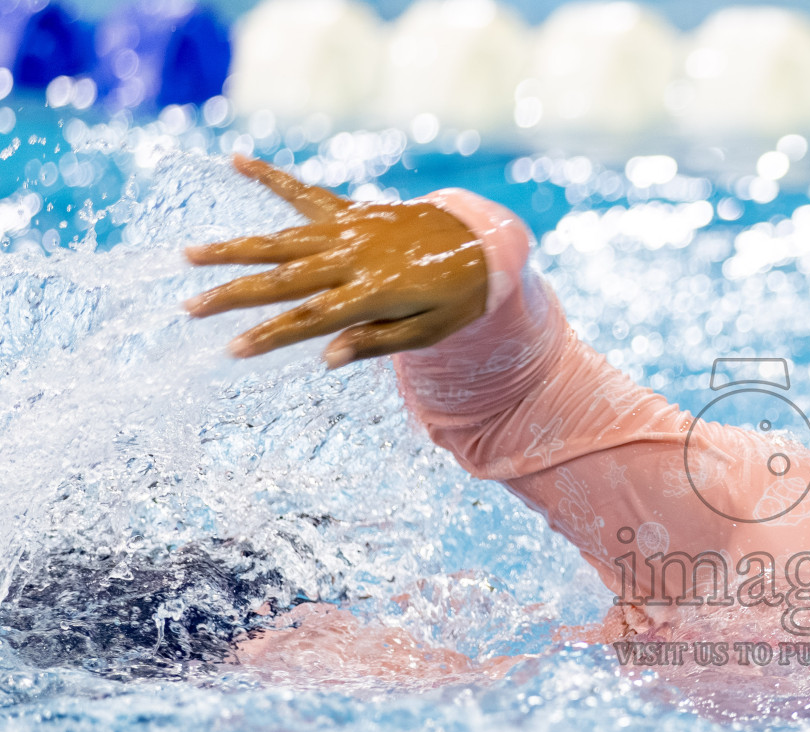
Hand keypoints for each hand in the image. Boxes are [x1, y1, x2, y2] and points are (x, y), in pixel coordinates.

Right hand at [184, 154, 488, 367]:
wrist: (484, 245)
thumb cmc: (457, 298)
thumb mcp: (430, 332)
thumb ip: (379, 344)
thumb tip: (326, 358)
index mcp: (372, 294)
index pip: (309, 320)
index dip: (269, 336)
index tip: (231, 349)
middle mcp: (353, 258)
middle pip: (282, 279)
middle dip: (233, 294)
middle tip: (190, 306)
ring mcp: (349, 230)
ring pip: (281, 238)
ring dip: (234, 247)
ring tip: (191, 254)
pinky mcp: (352, 211)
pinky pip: (305, 193)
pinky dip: (271, 176)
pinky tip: (237, 160)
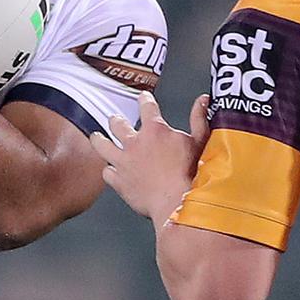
────────────────────────────────────────
## Task item
Exactly as written, please copy out the whole set of records, skipping images.

## Written reply
Hand keypoints for each hand in the image. Boxes are [x1, y1, x2, y2] and points are (x, y), in pixel coordinates.

Right hand at [184, 154, 488, 367]:
wrist: (484, 245)
thumb cmc: (457, 298)
thumb mcp: (430, 332)
thumb ip: (379, 344)
thumb tip: (326, 358)
index mcp: (372, 294)
index pip: (309, 320)
index dip: (269, 336)
index tip: (231, 349)
middle mcp: (353, 258)
middle pip: (282, 279)
middle dip: (233, 294)
middle tip: (190, 306)
ring mcp: (349, 230)
ring pip: (281, 238)
ring dip: (234, 247)
ring tip: (191, 254)
pinky mcp: (352, 211)
pinky pip: (305, 193)
pinky dip: (271, 176)
pinky tip: (237, 160)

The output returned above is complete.